The Los Angeles Times reports that looking for the "footprints" of a subatomic "dinosaur" involves high-energy collision experiments in which exotic particles are created that break down almost as soon as they are formed. Scientists then look for the products of the breakdown or decay as "footprints" or signature of the particle they are really looking for.
According to The Los Angeles Times, scientists working at the Fermilab Tevatron accelerator near Batavia, Illinois, reported their final results on Monday. They said while their data is not conclusive about the Higgs boson, it has come very close to it.

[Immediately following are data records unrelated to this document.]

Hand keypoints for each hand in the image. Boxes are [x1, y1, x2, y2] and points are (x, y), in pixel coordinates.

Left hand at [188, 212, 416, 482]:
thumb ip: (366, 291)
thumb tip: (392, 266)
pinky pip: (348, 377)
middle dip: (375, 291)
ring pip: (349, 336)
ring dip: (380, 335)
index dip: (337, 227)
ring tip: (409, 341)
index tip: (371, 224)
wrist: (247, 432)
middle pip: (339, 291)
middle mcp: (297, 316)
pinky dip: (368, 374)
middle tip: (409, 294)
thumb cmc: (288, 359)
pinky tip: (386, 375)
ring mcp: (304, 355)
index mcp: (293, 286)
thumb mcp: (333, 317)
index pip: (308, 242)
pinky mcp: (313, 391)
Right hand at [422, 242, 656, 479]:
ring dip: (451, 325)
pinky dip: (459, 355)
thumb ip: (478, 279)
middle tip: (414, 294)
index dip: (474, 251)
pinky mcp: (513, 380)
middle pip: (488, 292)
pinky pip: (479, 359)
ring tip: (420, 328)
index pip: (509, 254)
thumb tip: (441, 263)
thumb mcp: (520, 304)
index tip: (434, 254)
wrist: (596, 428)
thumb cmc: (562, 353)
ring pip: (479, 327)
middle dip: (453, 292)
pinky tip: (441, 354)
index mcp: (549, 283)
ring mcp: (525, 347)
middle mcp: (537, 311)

The Telegraph reports that results from the US Tevatron also strongly indicated the existence of the Higgs boson. The Telegraph points out that many scientists consider the fact that the results of the US Tevatron and the LHC that use different methods for searching for the Higgs boson converge, strong evidence that that their results are not just a statistical fluke. Professor Dan Tovey at the University of Sheffield said: "These intriguing hints from the Tevatron appear to support the results from the LHC shown at CERN in December. This gives us more confidence that what we are seeing is really evidence of new physics rather than just a statistical fluke. We will need to wait until Wednesday and the latest results from the LHC before getting the full picture however."
The Telegraph reports that the Tevatron results give a signal of the Higgs boson at a mass range between 115 and 135 Gigaelectronvolts (GeV). The signal has a statistical strength of 2.9 sigma, which means that there is about one in 550 chance that the result is only a statistical fluke.

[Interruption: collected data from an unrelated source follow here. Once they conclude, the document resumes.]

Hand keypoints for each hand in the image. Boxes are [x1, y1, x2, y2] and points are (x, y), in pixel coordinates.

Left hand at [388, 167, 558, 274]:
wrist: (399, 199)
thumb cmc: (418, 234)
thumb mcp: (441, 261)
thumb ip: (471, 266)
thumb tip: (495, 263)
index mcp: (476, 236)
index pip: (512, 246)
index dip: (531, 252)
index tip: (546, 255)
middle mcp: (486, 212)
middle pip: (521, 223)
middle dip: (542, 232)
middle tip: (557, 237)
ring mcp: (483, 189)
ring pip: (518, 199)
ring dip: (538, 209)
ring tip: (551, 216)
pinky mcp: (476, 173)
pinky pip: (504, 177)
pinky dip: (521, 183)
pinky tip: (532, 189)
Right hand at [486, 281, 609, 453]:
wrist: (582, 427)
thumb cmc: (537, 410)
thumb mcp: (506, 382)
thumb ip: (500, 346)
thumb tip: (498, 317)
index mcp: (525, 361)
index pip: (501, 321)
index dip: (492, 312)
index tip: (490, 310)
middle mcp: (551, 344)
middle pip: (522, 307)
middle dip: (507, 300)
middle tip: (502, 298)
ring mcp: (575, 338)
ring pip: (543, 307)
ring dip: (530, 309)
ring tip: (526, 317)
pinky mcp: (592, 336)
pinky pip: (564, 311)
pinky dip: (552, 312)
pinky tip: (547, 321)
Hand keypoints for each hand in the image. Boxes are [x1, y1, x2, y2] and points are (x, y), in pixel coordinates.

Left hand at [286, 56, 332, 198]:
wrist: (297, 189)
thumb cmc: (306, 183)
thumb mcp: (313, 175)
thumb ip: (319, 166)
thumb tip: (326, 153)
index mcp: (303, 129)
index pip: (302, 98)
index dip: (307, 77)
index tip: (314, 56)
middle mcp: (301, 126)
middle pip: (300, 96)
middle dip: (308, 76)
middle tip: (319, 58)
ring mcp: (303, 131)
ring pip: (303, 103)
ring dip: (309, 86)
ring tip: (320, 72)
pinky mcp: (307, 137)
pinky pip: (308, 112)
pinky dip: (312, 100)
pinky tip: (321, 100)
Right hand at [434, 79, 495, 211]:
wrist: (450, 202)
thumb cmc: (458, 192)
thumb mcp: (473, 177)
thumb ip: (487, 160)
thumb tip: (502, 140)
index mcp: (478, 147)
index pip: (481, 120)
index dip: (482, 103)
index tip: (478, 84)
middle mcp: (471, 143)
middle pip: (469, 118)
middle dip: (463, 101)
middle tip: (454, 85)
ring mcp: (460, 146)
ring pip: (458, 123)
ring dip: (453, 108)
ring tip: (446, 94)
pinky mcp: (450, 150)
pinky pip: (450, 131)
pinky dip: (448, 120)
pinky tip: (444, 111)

According to University of Paris physicist Gregoria Bernardi, who was involved in the work at Fermilab, there were "strong indications of the production and decay of Higgs bosons" in some of the observations.

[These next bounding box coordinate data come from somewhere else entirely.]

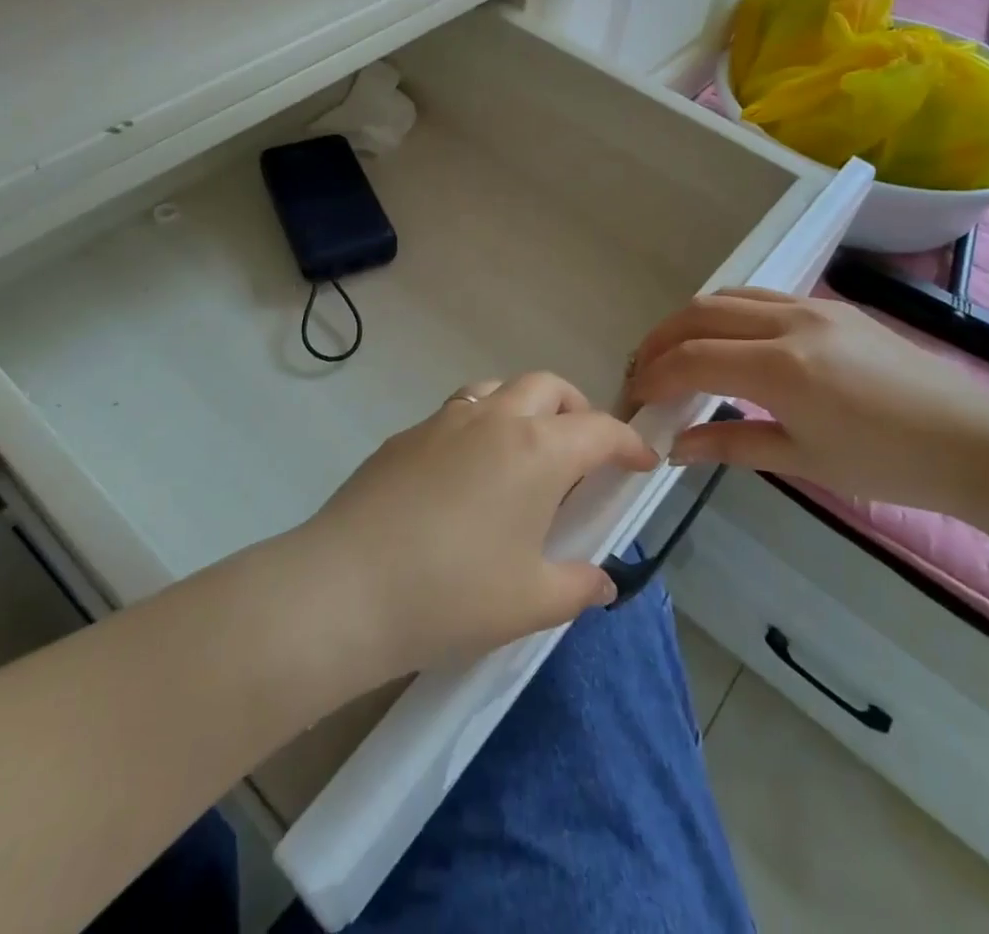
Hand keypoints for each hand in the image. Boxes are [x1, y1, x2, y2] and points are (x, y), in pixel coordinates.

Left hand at [300, 373, 655, 678]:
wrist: (345, 587)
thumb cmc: (452, 594)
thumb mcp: (530, 602)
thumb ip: (577, 586)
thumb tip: (602, 581)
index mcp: (536, 450)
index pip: (599, 429)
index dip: (629, 442)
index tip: (643, 461)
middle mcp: (494, 418)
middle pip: (548, 387)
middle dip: (576, 409)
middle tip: (584, 451)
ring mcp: (444, 420)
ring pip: (497, 389)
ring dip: (523, 407)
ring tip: (525, 454)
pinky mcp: (405, 435)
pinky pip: (457, 413)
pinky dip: (480, 426)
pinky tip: (466, 475)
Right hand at [628, 288, 988, 513]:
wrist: (975, 441)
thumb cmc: (889, 464)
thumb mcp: (803, 462)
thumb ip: (731, 445)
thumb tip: (675, 447)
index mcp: (782, 368)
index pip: (694, 358)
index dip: (655, 375)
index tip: (635, 396)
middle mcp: (790, 323)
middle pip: (701, 313)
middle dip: (662, 339)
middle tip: (643, 370)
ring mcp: (813, 307)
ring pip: (729, 296)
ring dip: (691, 320)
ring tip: (676, 352)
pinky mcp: (831, 306)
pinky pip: (761, 297)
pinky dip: (727, 313)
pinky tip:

The Los Angeles Times reports the scientists seek a 99.99994% level of certainty, a benchmark known as 5-sigma. The best results using the LHC have surpassed the 4-sigma level (at about 99.994% chance).
The physicist Peter Higgs and his colleagues postulated the Higgs boson in the 1960s to explain how subatomic particles such as electrons, protons and neutrons acquired mass. The Los Angeles Times reports that physicist Joseph Lykken, Fermilab theoretical physicist, said the Higgs boson "gets at the center for some physicists, of why the universe is here in the first place." Lykken describes the Higgs field as an energy field that spreads out in the whole universe. He explained that particles moving in the Higgs field experience it as a kind of sticky molasses that slows them down and keeps them from moving at the speed of light. According to the Daily Mail, without the slowing down effect of the Higgs field, particles would travel through space at the speed of light and would, therefore, be unable to bind together to form atoms that make up material objects in the universe.
According to AP, some experts use the analogy of a snowfield to explain how the Higgs confers mass on particles. The Higgs boson is conceived of as associated with an energy field through which particles travel.The effect of the Higgs field on particles is likened to the effect on persons passing through a "snowfield" depending on whether they are wearing "skis, snowshoes or just shoes."
AP reports that the term "God particle," popular among laymen, was first coined by Nobel Prize-winning physicist Leon Lederman.
CERN said in a press release that the official announcement of the results will come on Wednesday at a physics conference in Australia. The scientists will be announcing results obtained by two teams, known as the ATLAS and CMS teams.